§ Page excerpt:

PyTorch Model Evaluation

When you've trained a neural network in PyTorch, you need to know how well it performs. Model evaluation is a crucial step that helps you understand if your model is learning correctly and how it might perform on unseen data. In this guide, we'll explore various techniques to evaluate PyTorch models effectively.

Introduction to Model Evaluation

Model evaluation is the process of assessing how well your trained neural network performs on data it hasn't seen during training. This helps you:

Measure the model's accuracy and other performance metrics
Detect overfitting or underfitting
Compare different models to choose the best one
Make informed decisions about model improvements

Let's dive into how to evaluate PyTorch models step by step.

Setting Up the Evaluation Environment

First, let's import the necessary PyTorch libraries:

python
import torch
import torch.nn as nn
from torch.utils.data import DataLoader
from torchvision import datasets, transforms
import matplotlib.pyplot as plt
import numpy as np
from sklearn.metrics import confusion_matrix, classification_report

Preparing Your Model for Evaluation

Before evaluation, you need to switch your model to evaluation mode using .eval(). This is important because it disables certain layers like Dropout and affects BatchNorm behavior:

python
# Assuming 'model' is your trained PyTorch model
model.eval()

§ Provided data:
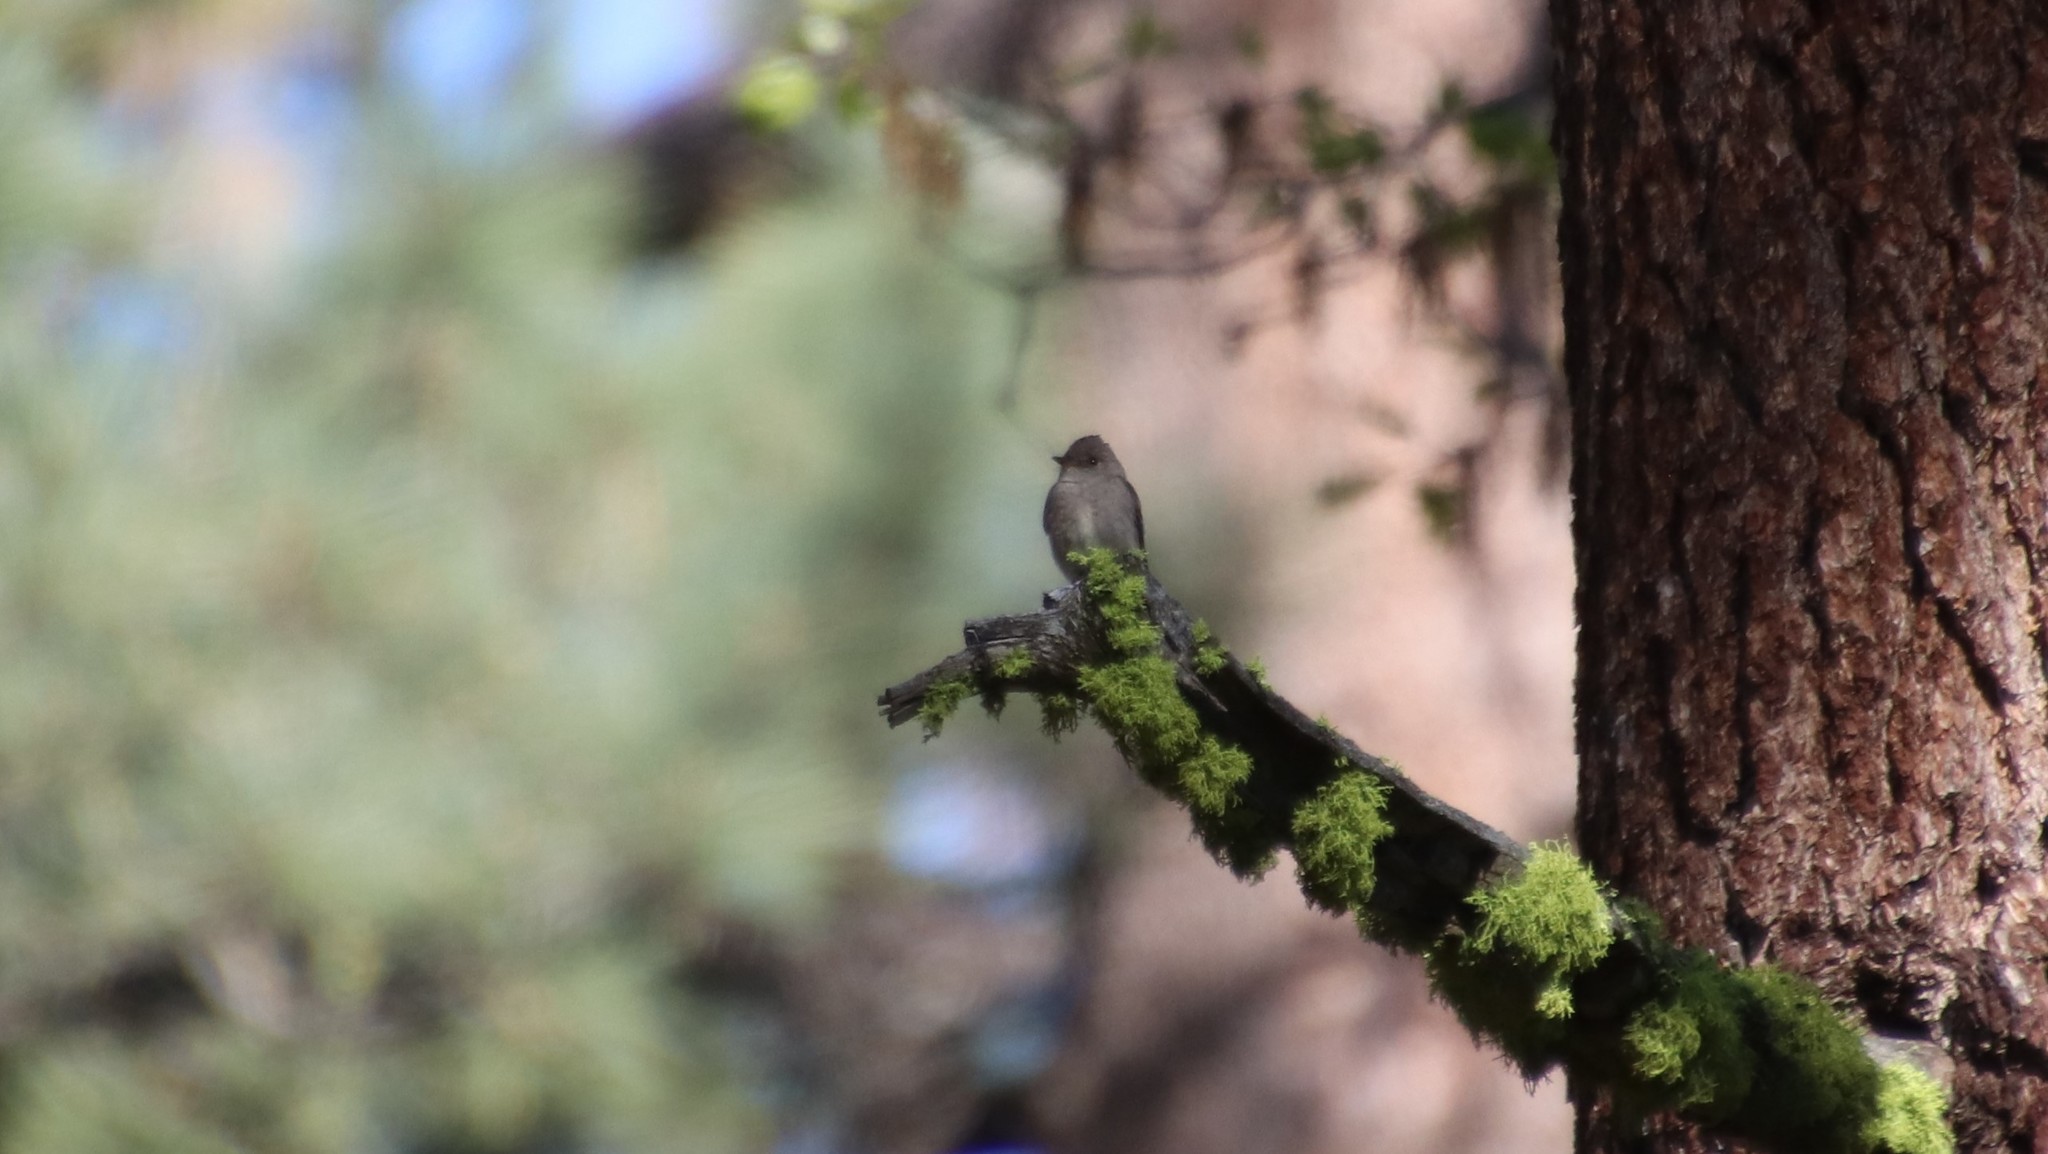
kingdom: Animalia
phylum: Chordata
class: Aves
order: Passeriformes
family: Tyrannidae
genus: Contopus
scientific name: Contopus sordidulus
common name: Western wood-pewee
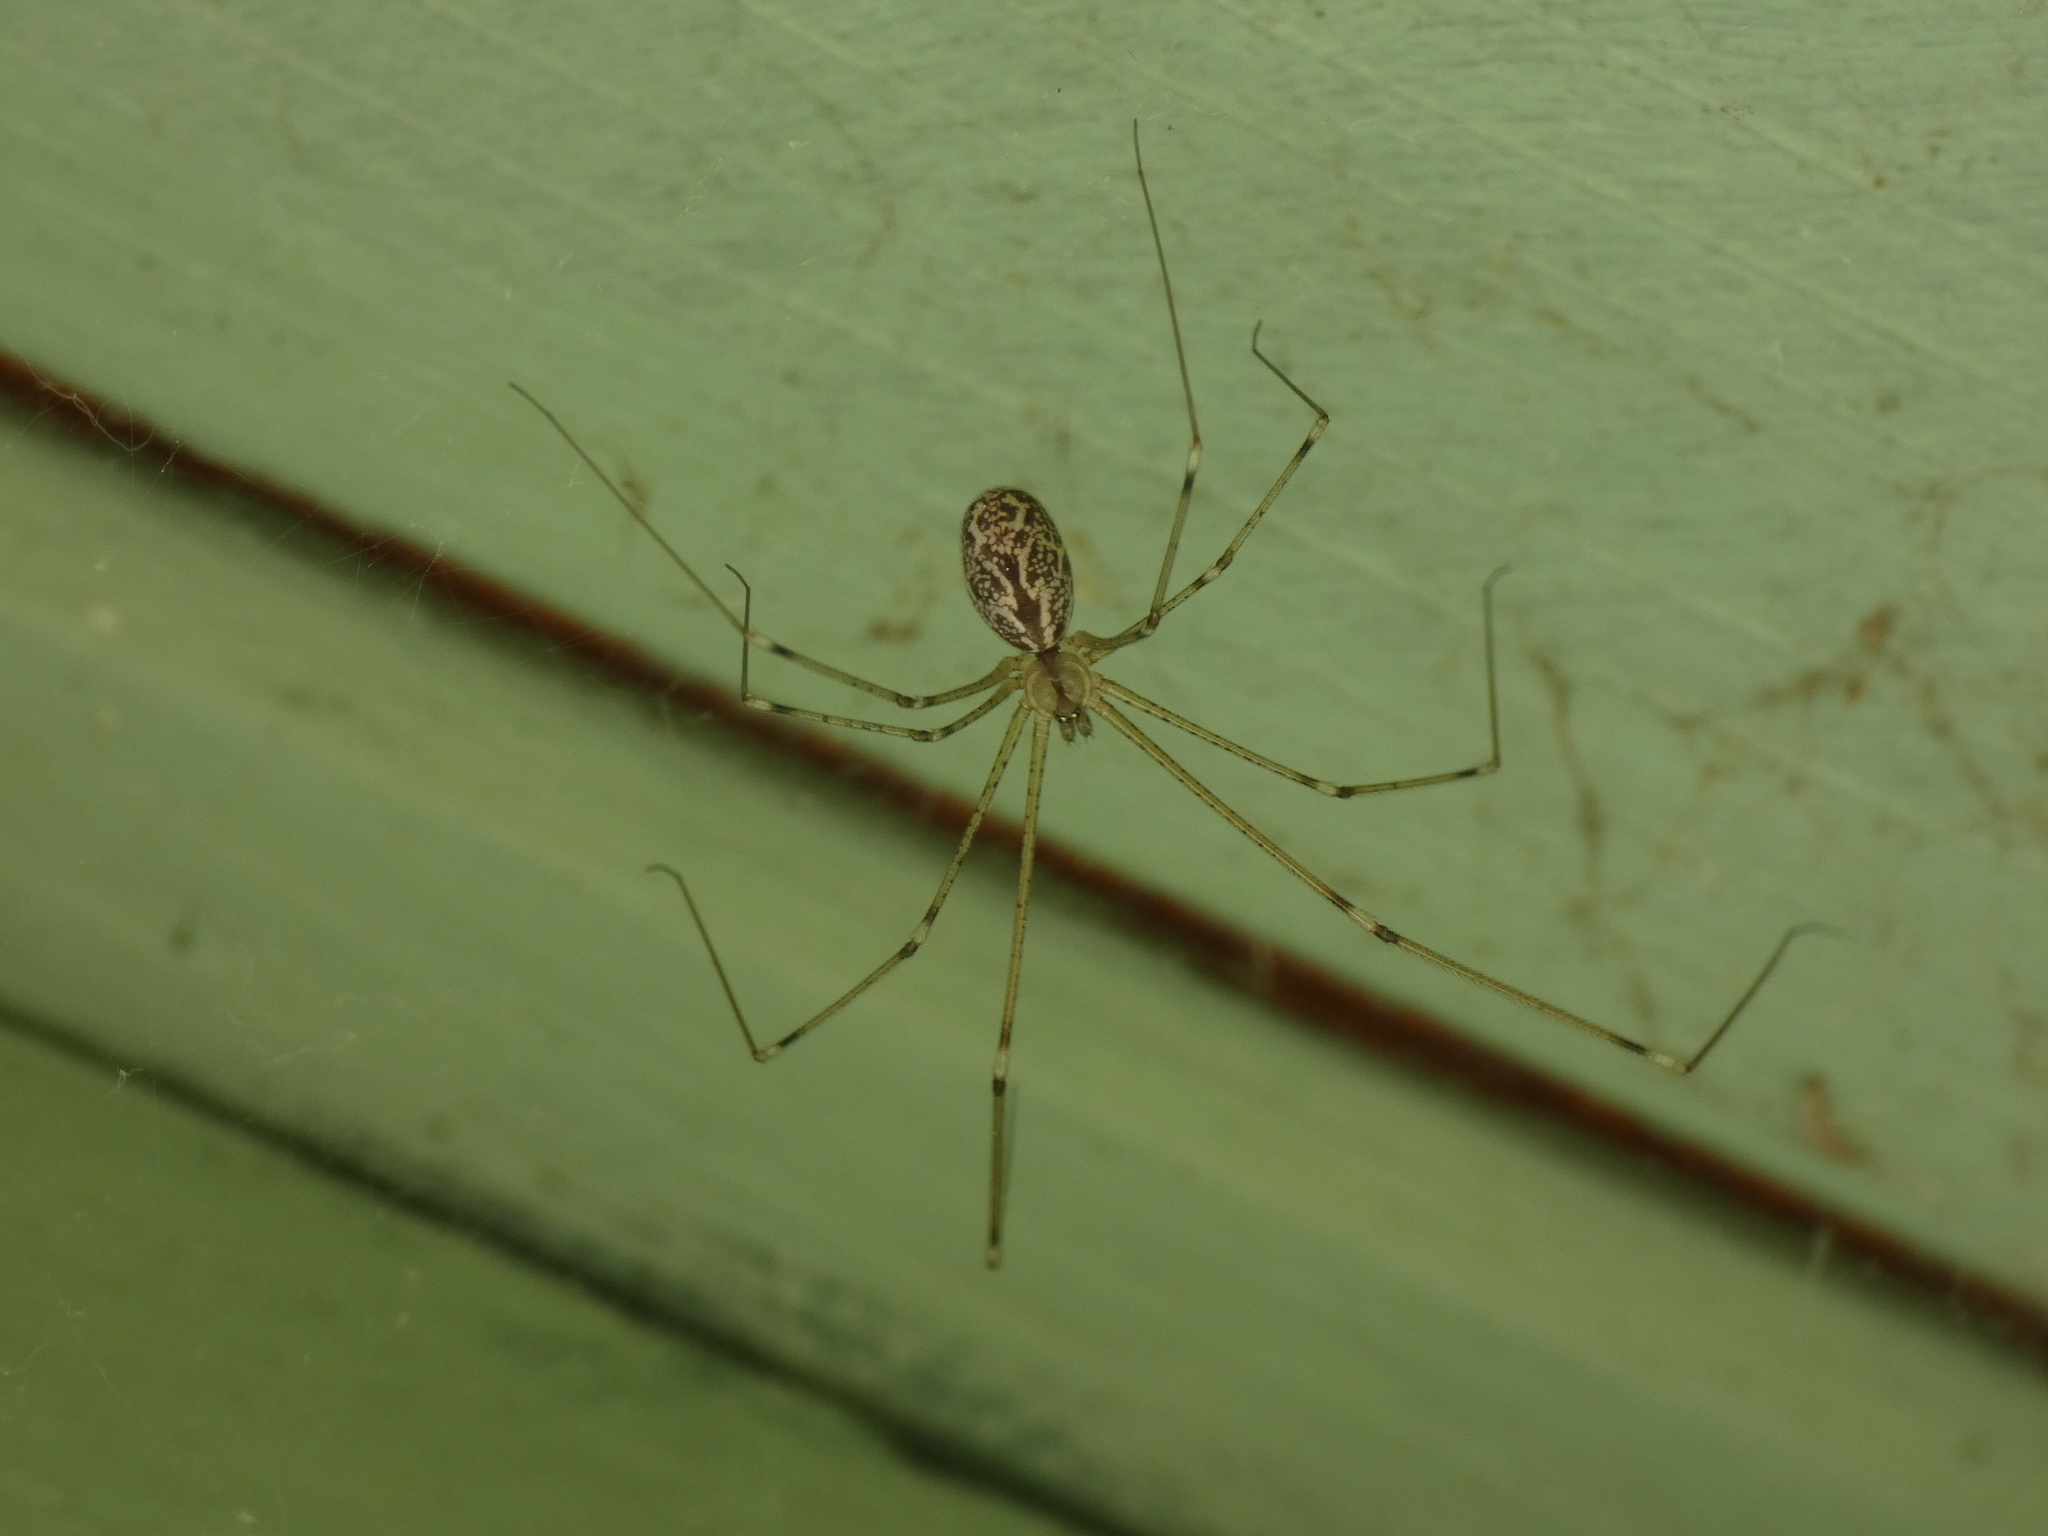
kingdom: Animalia
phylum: Arthropoda
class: Arachnida
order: Araneae
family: Pholcidae
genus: Holocnemus
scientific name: Holocnemus pluchei
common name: Marbled cellar spider
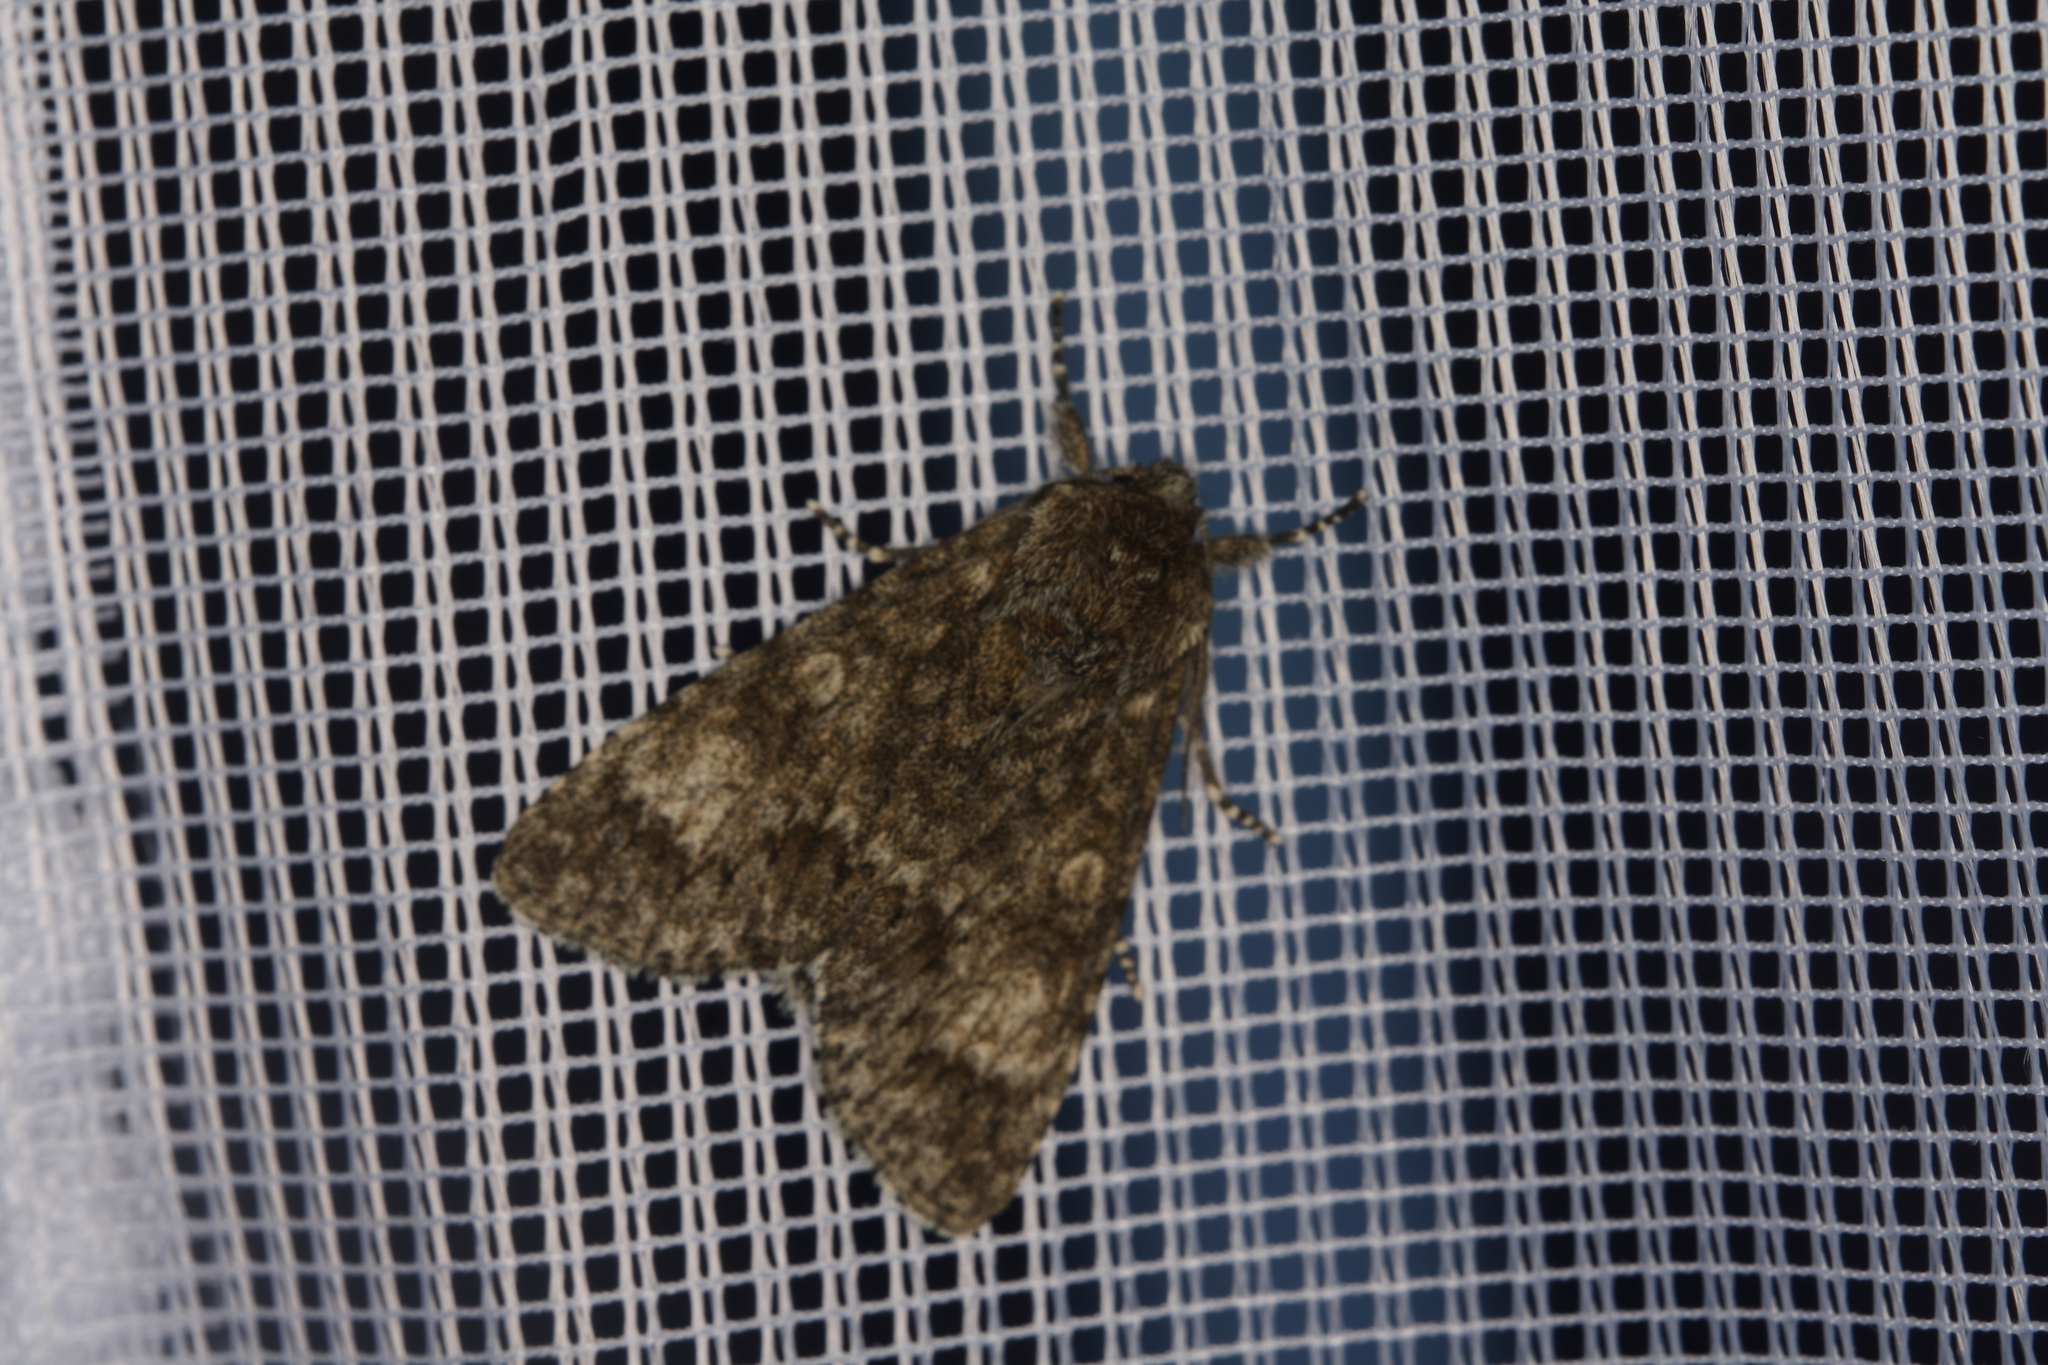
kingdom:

§ Task requirements:
(1) Rewrite the paragraph in the PyTorch evaluation guide that begins "Before evaluation, you need to switch" more briefly, keeping its main facts.
(2) Reproduce the PyTorch evaluation guide word for word, starting at "Introduction to Model" and ending at "step by step.".

§ Results of the exercise:
(1) Call .eval() on a model before evaluating it. This switches it to evaluation mode, which disables layers such as Dropout and changes how BatchNorm behaves.

(2)
Introduction to Model Evaluation

Model evaluation is the process of assessing how well your trained neural network performs on data it hasn't seen during training. This helps you:

Measure the model's accuracy and other performance metrics
Detect overfitting or underfitting
Compare different models to choose the best one
Make informed decisions about model improvements

Let's dive into how to evaluate PyTorch models step by step.